Centenarian Flo Sauers of Victoria donated one of the rarest recordings in country music history: the Jimmie Rodgers picture disc—a vinyl record with artwork on the grooved area—of “Cowhand’s Last Ride,” including the Blue Yodeler’s image and signature. “Flo’s husband had been a huge Jimmie Rodgers fan,” Pitcox explained, “and her nephew Frankie Miller is one of our Heart of Texas Records artists.” Rodgers recorded the song nine days before he died in 1933, and it was pressed in a limited edition. Very few copies survive.

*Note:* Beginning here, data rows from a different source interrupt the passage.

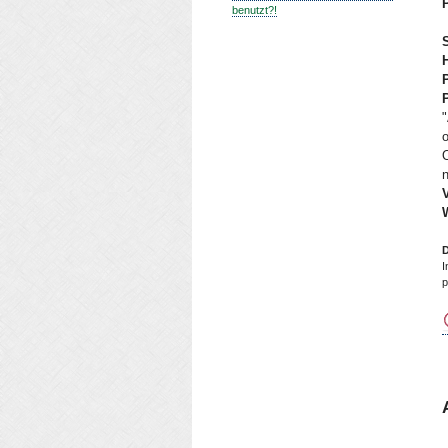
P
benutzt?!
H
P
V
D
I
p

Among the memorabilia, spectacular stage outfits dazzle in museum displays just as they once did under opry and honky-tonk lights. The museum features several suits that Hollywood tailor Nudie Cohn made for Hank Thompson, including the Silver Dollar suit with leather-and-rhinestone silver dollars that Thompson wore in Las Vegas. Thompson is best known for blending honky-tonk with Western Swing, and his artifact donations include the master recording of his landmark 1952 hit “The Wild Side of Life.” (I was especially excited to see the sheet music for his 1947 ditty “Humpty Dumpty Heart.” Metro Music, my father’s company in Dallas in the 1940s, published the song.)

“Hank was a great friend of ours,” said Pitcox, who reminisced in his book, Legendary Conversations (Heart of Texas Country, 2007), about the intimidation he felt when he first interviewed Thompson at the tender age of 16. “Before his death he asked that all memorials to him be sent to the museum. The first two checks we received in his memory were for $1,000 from Vince Gill and $500 from George Jones.”

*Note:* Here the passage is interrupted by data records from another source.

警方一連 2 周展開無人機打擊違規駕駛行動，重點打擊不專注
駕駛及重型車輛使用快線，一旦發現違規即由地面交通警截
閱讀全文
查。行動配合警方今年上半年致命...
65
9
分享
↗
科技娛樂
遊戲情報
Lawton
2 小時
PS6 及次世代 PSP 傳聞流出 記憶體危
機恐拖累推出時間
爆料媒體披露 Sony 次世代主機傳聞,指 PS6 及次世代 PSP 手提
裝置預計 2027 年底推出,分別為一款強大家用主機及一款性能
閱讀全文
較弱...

One beautiful Nudie suit, which Ray Price wore for the cover of his 1961 Greatest Hits album, recalls the days when the singer called his band the Cherokee Cowboys. An image of an elaborate Cherokee headdress fills the back of the jacket, and eagle feathers adorn the pant legs.

A soundtrack of Heart of Texas Records artists enhances the museum’s musical atmosphere. Several artists—Justin Trevino, Darrell McCall, and Norma Jean—have been so moved by Pitcox’s mission to preserve traditional country music that they relocated to Brady. Norma Jean—who was billed as Pretty Miss Norma Jean during her years on TV’s Porter Wagoner Show, the Ozark Jubilee, and the Grand Ole Opry—occasionally serves as a museum docent herself.

“Sometimes I’ll even sing as I give a tour,” she said. “That’s the great thing about country music. The artists love the fans as much as the fans love the artists.”